# Janacek?



## Manok (Aug 29, 2011)

One of the composers that I find myself listening to frequently is Leos Janacek and was wondering if anyone around here listens to his music as well?


----------



## GoneBaroque (Jun 16, 2011)

I have some of his Operas, Jenufa, The Markopolus Affair and The Cunning Little Vixen and I am extremely fond of The Glagolitic Mass.


----------



## Oskaar (Mar 17, 2011)

Yes, I am just starting to listen to him. (It means I have categorisized some of his works in my database with links to spotify.) But I see that I have not listened to complete works yet. But I will tonight.


----------



## Oskaar (Mar 17, 2011)

I will listen to these works on spotify:

Janácek: Violin Concerto "Pilgrimage of the Soul" JW 9/10
Absolutely wonderful violin! Trolly and a little rough. But very sensitive. The sound is excellent. (I think ... The previous listening had lousy sound, so this seems obviously better to my ears). Very exciting concert! Janacek is really worth exploring.

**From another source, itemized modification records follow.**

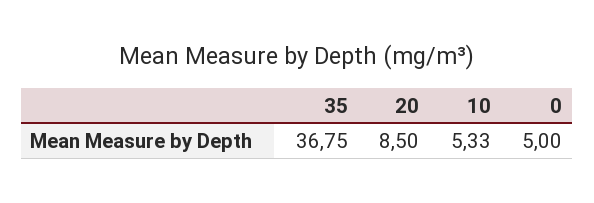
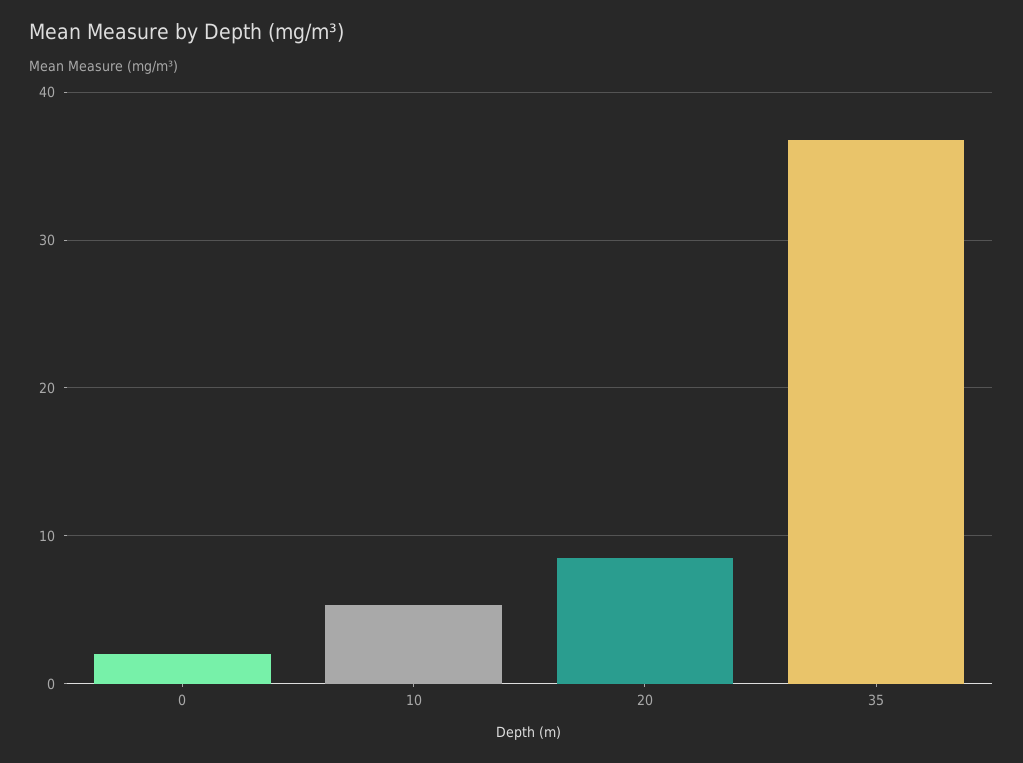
  {
    "35": 36.75,
    "20": 8.5,
    "10": 5.33,
-   "0": 5
+   "0": 2
  }

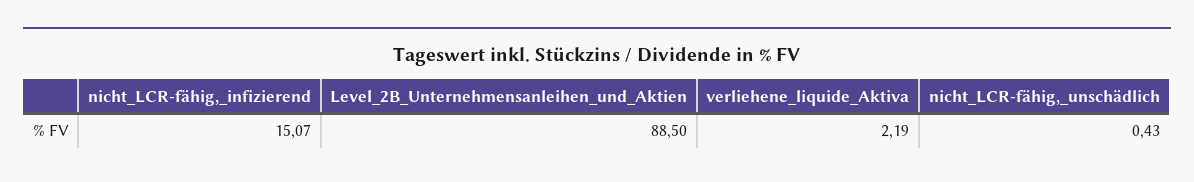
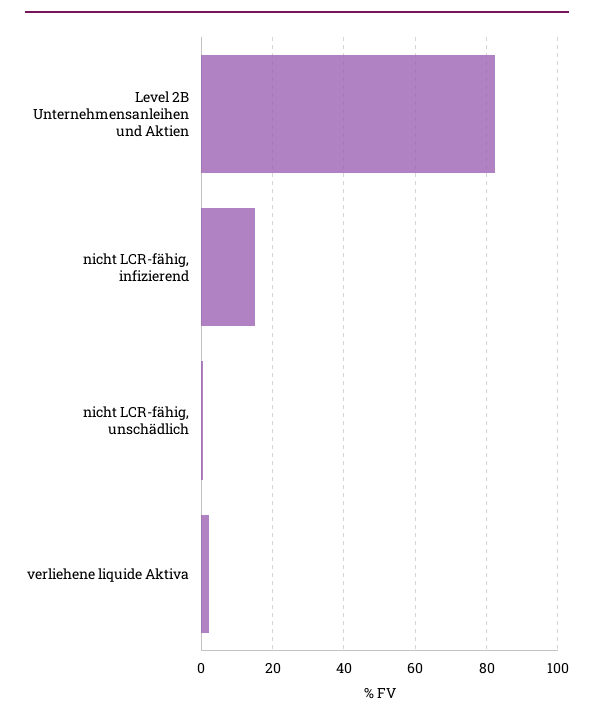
  {
    "nicht_LCR-fähig,_infizierend": 15.07,
-   "Level_2B_Unternehmensanleihen_und_Aktien": 88.5,
+   "Level_2B_Unternehmensanleihen_und_Aktien": 82,
    "verliehene_liquide_Aktiva": 2.19,
    "nicht_LCR-fähig,_unschädlich": 0.43
  }

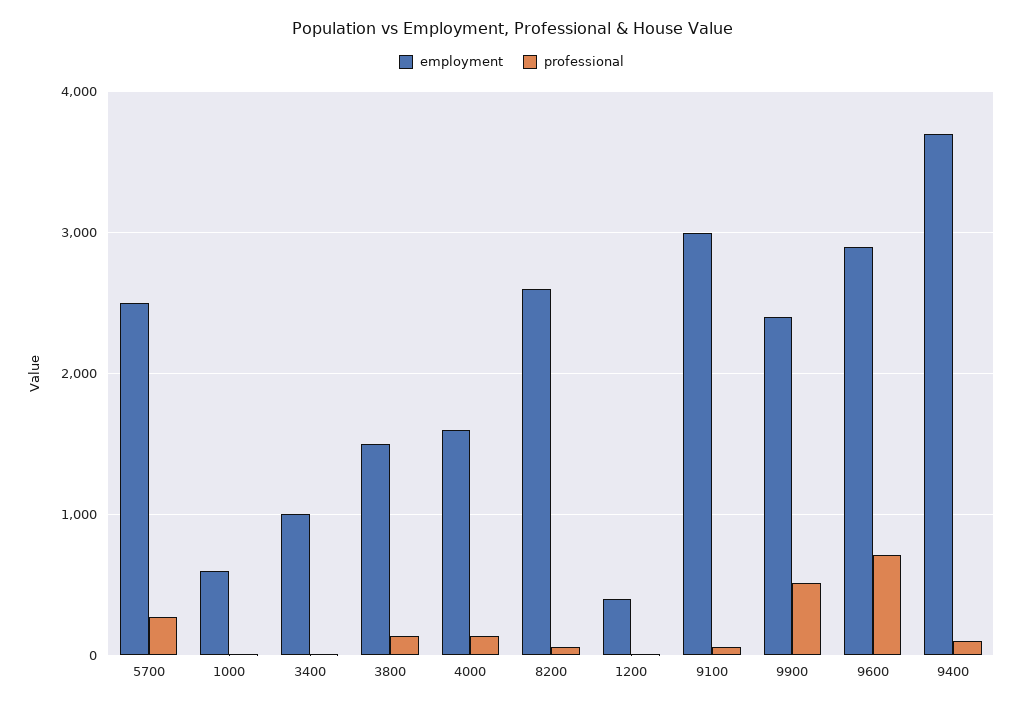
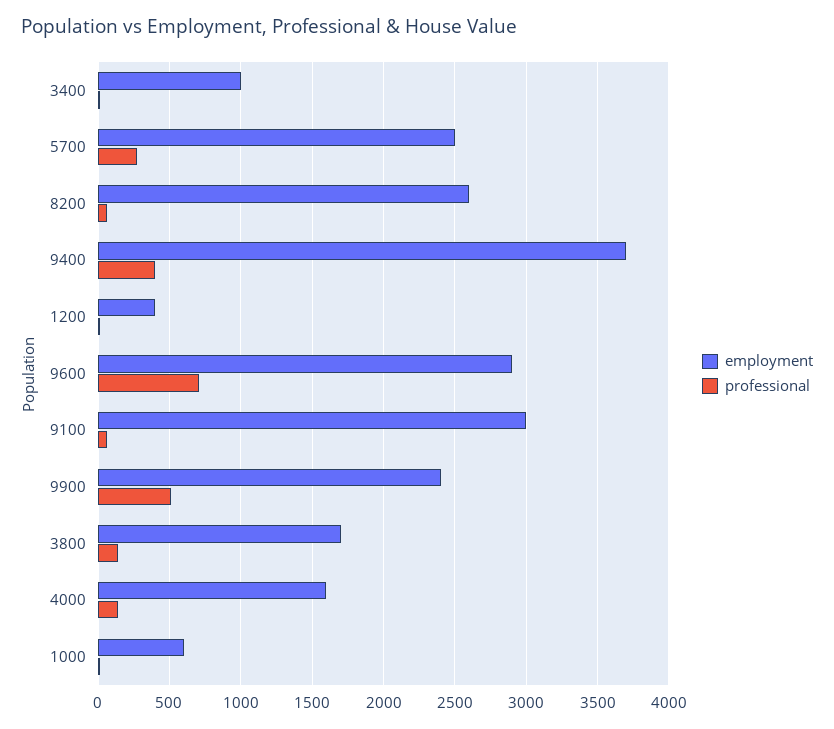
  {
    "employment": {
      "5700": 2500,
      "1000": 600,
      "3400": 1000,
-     "3800": 1500,
+     "3800": 1700,
      "4000": 1600,
      "8200": 2600,
      "1200": 400,
      "9100": 3000,
      "9900": 2400,
      "9600": 2900,
      "9400": 3700
    },
    "professional": {
      "5700": 250,
      "1000": 0,
      "3400": 0,
      "3800": 150,
      "4000": 150,
      "8200": 50,
      "1200": 0,
      "9100": 50,
      "9900": 500,
      "9600": 700,
-     "9400": 100
+     "9400": 400
    }
  }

Janácek: Srting Quartet No 1 JW 7/8
Even better sound! Very good! Everything! The trio (or quartet...I am confused) itself is very imaginative and varied, and the good sound and the excellent performance creates an incredibly nerve!

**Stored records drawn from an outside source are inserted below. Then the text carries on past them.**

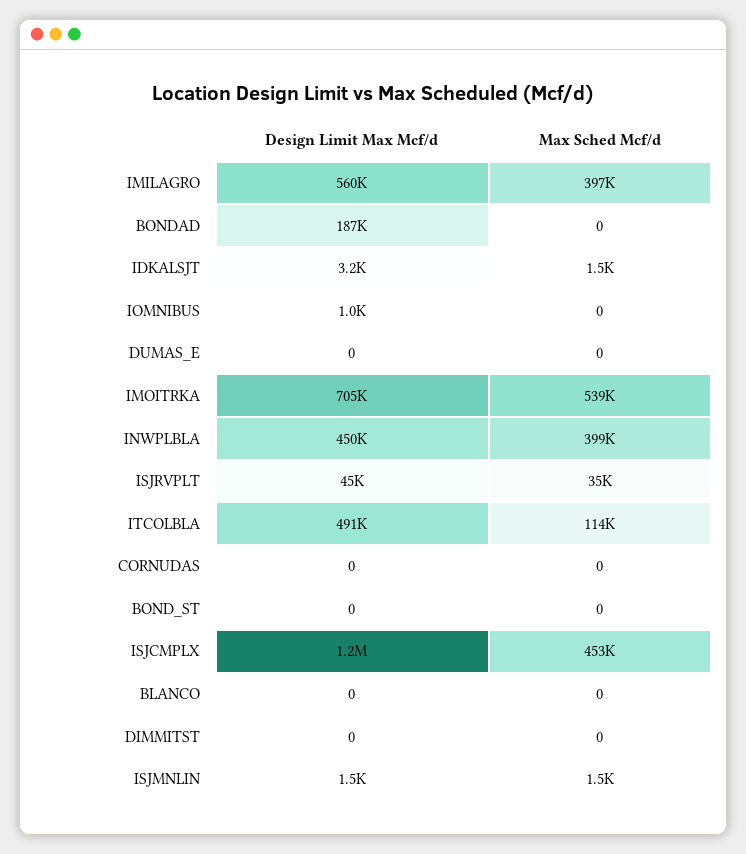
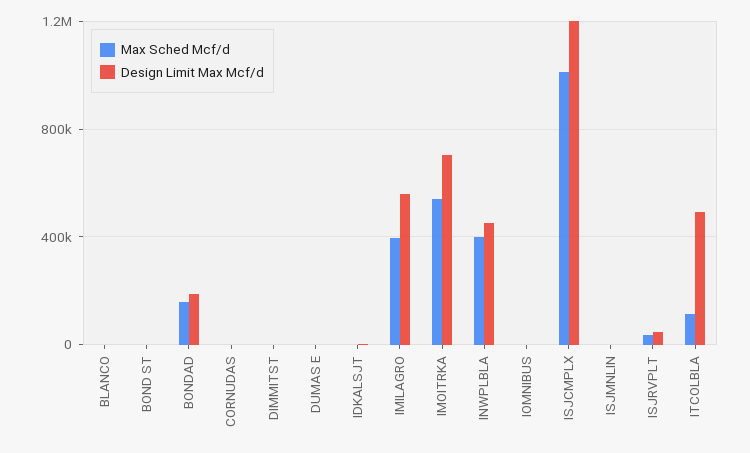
  {
    "Design Limit Max Mcf/d": {
      "IMILAGRO": 560000,
      "BONDAD": 187000,
      "IDKALSJT": 3200,
      "IOMNIBUS": 1000,
      "DUMAS_E": 0,
      "IMOITRKA": 705000,
      "INWPLBLA": 450000,
      "ISJRVPLT": 45000,
      "ITCOLBLA": 491000,
      "CORNUDAS": 0,
      "BOND_ST": 0,
      "ISJCMPLX": 1200000,
      "BLANCO": 0,
      "DIMMITST": 0,
      "ISJMNLIN": 1500
    },
    "Max Sched Mcf/d": {
      "IMILAGRO": 397000,
-     "BONDAD": 0,
+     "BONDAD": 150000,
      "IDKALSJT": 1500,
      "IOMNIBUS": 0,
      "DUMAS_E": 0,
      "IMOITRKA": 539000,
      "INWPLBLA": 399000,
      "ISJRVPLT": 35000,
      "ITCOLBLA": 114000,
      "CORNUDAS": 0,
      "BOND_ST": 0,
-     "ISJCMPLX": 453000,
+     "ISJCMPLX": 1000000,
      "BLANCO": 0,
      "DIMMITST": 0,
      "ISJMNLIN": 1500
    }
  }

Janácek: String Quartet No. 2 "Intimate Letters" JW 7/13
Again, very good sound. And superior performance. This and the previous quartet is full of imagination and playfulness. They must be a pleasure to play for the performers! They really give room for artistic expression.

And I will let you know what I think.


----------



## jalex (Aug 21, 2011)

String Quartets and Glagolithic Mass are brilliant. Piano works are very respectable. Sinfonietta is also a good listen. I have Taras Bulba lying around somewhere but I haven't listened to it yet.


----------



## Manok (Aug 29, 2011)

Taurus is one of my favorites by Janacek, so I'd reccomend that along with the glaigothic mass for those wondering what to listen to first.


----------



## Tapkaara (Apr 18, 2006)

The Glagolitic Mass s much enjoyed. I like Sinfonietta. About two years ago I heard one of his quartets called "Intimate Letters" on the radio. It was EXCELLENT. I've wanted to get a recording of it for a while.


----------



## Oskaar (Mar 17, 2011)

Tapkaara said:


> "Intimate Letters" on the radio. It was EXCELLENT.

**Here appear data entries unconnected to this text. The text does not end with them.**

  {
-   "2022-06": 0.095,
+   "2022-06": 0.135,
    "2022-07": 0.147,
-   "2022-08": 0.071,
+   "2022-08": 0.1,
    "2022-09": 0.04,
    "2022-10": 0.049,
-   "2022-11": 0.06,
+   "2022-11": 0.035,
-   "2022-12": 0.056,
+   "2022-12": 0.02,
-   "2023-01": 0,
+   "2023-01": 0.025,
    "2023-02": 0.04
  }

Yes, it is excellent! I just listened to it.


----------



## jalex (Aug 21, 2011)

Tapkaara said:


> About two years ago I heard one of his quartets called "Intimate Letters" on the radio. It was EXCELLENT. I've wanted to get a recording of it for a while.


I'd go with


----------



## Oskaar (Mar 17, 2011)

By the way, Tap.. Do you have spotify? I can not reccomend it enough...


----------



## myaskovsky2002 (Oct 3, 2010)

I think I have all his operas...Some I enjoy very much...others I find hard or boring...I love his sense of humour (Mr. Broucek trip or the little female fox)...I also love Jenufa and katia Kavanova...The house of the dead less...

Martin


----------



## elgar's ghost (Aug 8, 2010)

I might be biased but for the last twenty or so years of his life he hardly - if ever - put a foot wrong. Pure gold, whatever the genre. A pity that he never lived long enough to complete the projects he was working on when he died - a violin concerto and a symphonic work called 'The Danube' plus some piano pieces (excerpts of which were found in his private diary which possibly indicates they may not have been intended for publication). Thank God he survived to finish off the Glagolitic Mass, the Sinfonietta, the 'Intimate Letters' quartet and that 'The House of the Dead' was nigh-on done. An especial favourite of mine is his wind sextet 'Mladi' and another, even though it was inspired by the saddest of circumstances, is his 1904 mini-cantata 'Elegy on the Death of My daughter Olga'. I think the establishment of his own musical personality followed by that glorious late flourish in the 1920s is one of the wonders of 20th century music.


----------